Sie gehen mit der weißen Fahne auf die Briten zu
Kirchlinteln ist ein Ort im Landkreis Verden, nicht weit entfernt von Bremen. Es ist der 16. April 1945. Auf dem Vormarsch in Richtung Hamburg nähern sich britische Truppen dem Dorf und stoßen auf einen zusammengewürfelten Haufen deutscher Marinesoldaten, die den Befehl haben, die Stellung zu halten, komme, was da wolle: 16-, 17-jährige Jungs. Eigentlich Kinder. Aber total verblendet. Glauben immer noch an den „Endsieg“.
Einer dieser Rotzlöffel ist so wahnsinnig, das Feuer zu eröffnen, was die Briten mit dem Einsatz von Flammenwerfern beantworten.
Die ersten Höfe am Ortsrand brennen schon, als sich – so ist es überliefert – das besagte Ehepaar Reh entschließt einzugreifen. Mann und Frau verlassen das Versteck im Keller und gehen mit weißer Fahne in der Hand den britischen Panzern entgegen.
Der Ort Kirchlinteln entgeht nur knapp einer Katastrophe
Dass sich Zivilisten mit Bettlaken wedelnd den Alliierten in den Weg stellen, um Schlimmeres zu verhüten, das gibt es damals häufiger. Aber es sind in aller Regel Ortsvorsteher und Bürgermeister, die so etwas tun. Personen mit Autorität und Macht. Nicht einfache Leute ohne Rückhalt im Ort, wie in diesem Fall.
Gar kein Zweifel, das Ehepaar Reh geht ein großes Risiko ein. Der Mann und die Frau wissen genau, womit Kirchlintelns NSDAP-Ortsgruppenleiter gedroht hat: „Wer die weiße Fahne hisst, wird erschossen!“ Sie wagen es trotzdem. Und verhindern so den sicheren Untergang des Ortes und den Tod vieler Menschen.

========================================================================

AUFGABEN
(A) In welchem Landkreis liegt Kirchlinteln laut dem Text über Kirchlinteln?
(B) Nenne alle geografischen Namen, die im Text über Kirchlinteln vorkommen.
(C) Führe den Text über Kirchlinteln nach seinem letzten Satz weiter.
Für die Arbeit mit dem Text über Kirchlinteln sind die Einträge ohne Bedeutung.

========================================================================

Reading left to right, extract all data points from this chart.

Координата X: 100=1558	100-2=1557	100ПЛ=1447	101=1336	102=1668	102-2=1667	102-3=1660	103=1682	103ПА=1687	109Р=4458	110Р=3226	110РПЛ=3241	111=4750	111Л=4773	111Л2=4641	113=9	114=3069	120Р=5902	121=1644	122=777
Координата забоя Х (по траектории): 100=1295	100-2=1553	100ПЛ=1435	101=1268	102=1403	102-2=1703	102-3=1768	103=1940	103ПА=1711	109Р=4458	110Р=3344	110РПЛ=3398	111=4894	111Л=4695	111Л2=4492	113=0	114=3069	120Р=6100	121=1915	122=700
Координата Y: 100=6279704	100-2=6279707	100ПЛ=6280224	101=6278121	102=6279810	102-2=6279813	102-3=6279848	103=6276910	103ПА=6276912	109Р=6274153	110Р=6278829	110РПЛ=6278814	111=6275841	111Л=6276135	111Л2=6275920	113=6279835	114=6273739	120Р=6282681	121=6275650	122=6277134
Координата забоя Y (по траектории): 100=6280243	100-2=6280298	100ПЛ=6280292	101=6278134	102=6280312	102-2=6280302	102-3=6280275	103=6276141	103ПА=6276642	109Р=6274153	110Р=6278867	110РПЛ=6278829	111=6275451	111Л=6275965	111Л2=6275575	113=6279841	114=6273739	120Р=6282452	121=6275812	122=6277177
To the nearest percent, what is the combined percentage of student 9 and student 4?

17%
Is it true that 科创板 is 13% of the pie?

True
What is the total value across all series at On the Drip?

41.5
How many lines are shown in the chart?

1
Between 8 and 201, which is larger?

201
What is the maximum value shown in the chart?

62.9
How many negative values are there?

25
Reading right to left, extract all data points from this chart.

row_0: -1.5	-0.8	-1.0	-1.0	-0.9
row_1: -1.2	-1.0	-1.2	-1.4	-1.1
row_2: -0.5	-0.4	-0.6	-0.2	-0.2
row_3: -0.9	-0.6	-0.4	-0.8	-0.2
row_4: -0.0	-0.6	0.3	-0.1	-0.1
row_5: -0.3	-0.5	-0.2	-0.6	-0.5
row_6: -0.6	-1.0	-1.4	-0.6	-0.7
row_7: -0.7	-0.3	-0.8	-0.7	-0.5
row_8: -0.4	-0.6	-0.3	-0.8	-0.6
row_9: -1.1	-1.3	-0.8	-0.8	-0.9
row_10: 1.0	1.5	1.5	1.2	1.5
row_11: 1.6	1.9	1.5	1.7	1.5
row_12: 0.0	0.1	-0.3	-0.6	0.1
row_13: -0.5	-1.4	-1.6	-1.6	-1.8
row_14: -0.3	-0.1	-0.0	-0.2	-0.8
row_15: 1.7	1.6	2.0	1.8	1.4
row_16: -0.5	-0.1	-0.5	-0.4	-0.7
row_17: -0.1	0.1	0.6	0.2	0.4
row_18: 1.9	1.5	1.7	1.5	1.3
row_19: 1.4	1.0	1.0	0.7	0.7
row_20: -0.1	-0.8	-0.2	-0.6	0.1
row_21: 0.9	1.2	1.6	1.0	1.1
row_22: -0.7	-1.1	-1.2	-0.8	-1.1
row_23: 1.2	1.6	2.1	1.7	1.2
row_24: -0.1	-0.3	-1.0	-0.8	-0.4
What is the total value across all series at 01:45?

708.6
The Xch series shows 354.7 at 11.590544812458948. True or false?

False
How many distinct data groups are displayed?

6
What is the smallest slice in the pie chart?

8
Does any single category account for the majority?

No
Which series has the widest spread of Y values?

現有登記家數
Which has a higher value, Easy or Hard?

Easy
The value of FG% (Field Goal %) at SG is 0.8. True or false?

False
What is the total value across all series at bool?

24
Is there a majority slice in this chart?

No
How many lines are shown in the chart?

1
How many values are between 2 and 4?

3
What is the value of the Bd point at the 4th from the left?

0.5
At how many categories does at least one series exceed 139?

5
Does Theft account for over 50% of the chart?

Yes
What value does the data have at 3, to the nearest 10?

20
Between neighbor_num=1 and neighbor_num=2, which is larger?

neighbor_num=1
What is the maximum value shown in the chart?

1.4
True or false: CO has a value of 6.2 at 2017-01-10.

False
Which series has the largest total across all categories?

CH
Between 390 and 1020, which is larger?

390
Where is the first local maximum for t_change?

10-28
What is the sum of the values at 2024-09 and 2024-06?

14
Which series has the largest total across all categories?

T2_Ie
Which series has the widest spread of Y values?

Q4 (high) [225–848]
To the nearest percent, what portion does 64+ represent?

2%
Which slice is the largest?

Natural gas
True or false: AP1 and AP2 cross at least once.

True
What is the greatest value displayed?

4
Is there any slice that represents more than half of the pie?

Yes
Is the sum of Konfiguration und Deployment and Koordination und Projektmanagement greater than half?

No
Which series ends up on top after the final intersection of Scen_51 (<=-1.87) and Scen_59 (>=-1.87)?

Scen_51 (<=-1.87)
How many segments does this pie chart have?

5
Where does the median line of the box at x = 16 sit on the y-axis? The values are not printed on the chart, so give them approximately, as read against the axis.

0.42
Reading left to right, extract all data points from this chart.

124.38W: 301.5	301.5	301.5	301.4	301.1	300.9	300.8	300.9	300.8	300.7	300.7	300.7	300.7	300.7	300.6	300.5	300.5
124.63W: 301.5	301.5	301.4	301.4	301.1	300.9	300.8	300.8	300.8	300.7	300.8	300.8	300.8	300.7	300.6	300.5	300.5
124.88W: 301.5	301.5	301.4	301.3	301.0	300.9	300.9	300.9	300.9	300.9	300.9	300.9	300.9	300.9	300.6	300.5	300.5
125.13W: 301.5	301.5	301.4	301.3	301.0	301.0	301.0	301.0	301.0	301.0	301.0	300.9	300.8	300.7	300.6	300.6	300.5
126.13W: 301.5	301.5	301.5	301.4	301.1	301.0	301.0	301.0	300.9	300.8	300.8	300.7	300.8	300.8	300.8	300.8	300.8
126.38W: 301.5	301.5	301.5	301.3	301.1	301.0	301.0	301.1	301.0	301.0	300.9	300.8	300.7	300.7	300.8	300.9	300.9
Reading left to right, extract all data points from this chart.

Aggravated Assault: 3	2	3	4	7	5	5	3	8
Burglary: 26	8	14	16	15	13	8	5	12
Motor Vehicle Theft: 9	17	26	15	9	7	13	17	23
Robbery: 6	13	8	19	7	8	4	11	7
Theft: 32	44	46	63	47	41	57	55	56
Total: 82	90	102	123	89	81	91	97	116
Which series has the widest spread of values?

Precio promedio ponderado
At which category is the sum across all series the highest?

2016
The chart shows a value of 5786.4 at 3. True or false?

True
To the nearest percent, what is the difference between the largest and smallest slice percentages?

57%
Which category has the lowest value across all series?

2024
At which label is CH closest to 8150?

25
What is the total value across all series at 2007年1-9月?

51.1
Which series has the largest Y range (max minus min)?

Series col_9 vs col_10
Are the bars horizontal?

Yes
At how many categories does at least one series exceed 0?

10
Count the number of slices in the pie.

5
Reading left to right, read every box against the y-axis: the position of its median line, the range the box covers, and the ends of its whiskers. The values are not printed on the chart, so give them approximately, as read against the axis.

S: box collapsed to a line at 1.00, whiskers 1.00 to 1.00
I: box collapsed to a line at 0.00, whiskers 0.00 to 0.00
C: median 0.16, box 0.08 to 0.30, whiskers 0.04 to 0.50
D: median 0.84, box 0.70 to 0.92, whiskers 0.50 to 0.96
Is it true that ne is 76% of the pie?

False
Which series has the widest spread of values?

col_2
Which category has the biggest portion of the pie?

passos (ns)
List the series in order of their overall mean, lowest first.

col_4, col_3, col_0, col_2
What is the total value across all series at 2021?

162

========================================================================

LÖSUNGEN
(A) Im Landkreis Verden.

(B) Kirchlinteln, Verden (Landkreis Verden), Bremen, Hamburg

(C)
Dass Kirchlinteln heute eine malerische Gemeinde ist mit wunderschönen Fachwerkhäusern und einer alten Kirche auf einem Hang – alles echt und nicht bloß originalgetreu wieder aufgebaut – das ist den beiden zu verdanken.
Hermann Meyer will das Geheimnis lüften – und schreibt die MOPO an
Hermann Meyer (67), Mitglied einer Kirchlintelner Geschichtswerkstatt, beschließt Ende vergangenen Jahres, der Sache mit den Rehs auf den Grund zu gehen. Der pensionierte Schriftsetzer will sich nicht damit abfinden, dass noch nicht einmal die Vornamen der beiden Helden bekannt sind. „Es muss doch herauszukriegen sein, wer sie waren!“
Meyer kommt auf die Idee, mit der Hamburger Morgenpost Kontakt aufzunehmen und darum zu bitten, einen Artikel zu veröffentlichen. Seine Hoffnung: In der Hansestadt wird möglicherweise noch jemand leben, der die Rehs kannte. „Vielleicht gibt es Nachfahren. Akten. Tagebücher. Fotos. Irgendwas.“
Der Artikel erscheint – und dann passiert etwas, womit im Ernst niemand gerechnet hätte: Nach einem Dreivierteljahrhundert wird das Geheimnis tatsächlich gelüftet.
Im Staatsarchiv lagern noch die alten Akten
Gerrit Aust, ein Hamburger Historiker, und Matthias Kruse, ein Familienforscher (https://ahnen.kruse-hh.org), haben daran großen Anteil. Beide lesen den Aufruf in der MOPO und obwohl niemand sie dazu aufgefordert hat, steigen sie in die Recherche ein, einfach so, aus Lust am Entdecken. Sie stellen fest, dass ein Journalist namens Carl Reinhard Reh nach dem Krieg einen Antrag auf Wiedergutmachung als NS-Verfolgter gestellt hat und dass die Akten dazu im Staatsarchiv lagern.
Ist das der Gesuchte? Erst ist es nur ein Verdacht. Aber als weitere Belege hinzukommen, besteht bald kein Zweifel mehr. Er ist es!
Und so wird aus einer Legende eine wahre Geschichte: über zwei starke Persönlichkeiten, die nicht nur an diesem 16. April 1945, sondern in zwölf Jahren Nazi-Zeit fast immer den Mut hatten, das Richtige zu tun.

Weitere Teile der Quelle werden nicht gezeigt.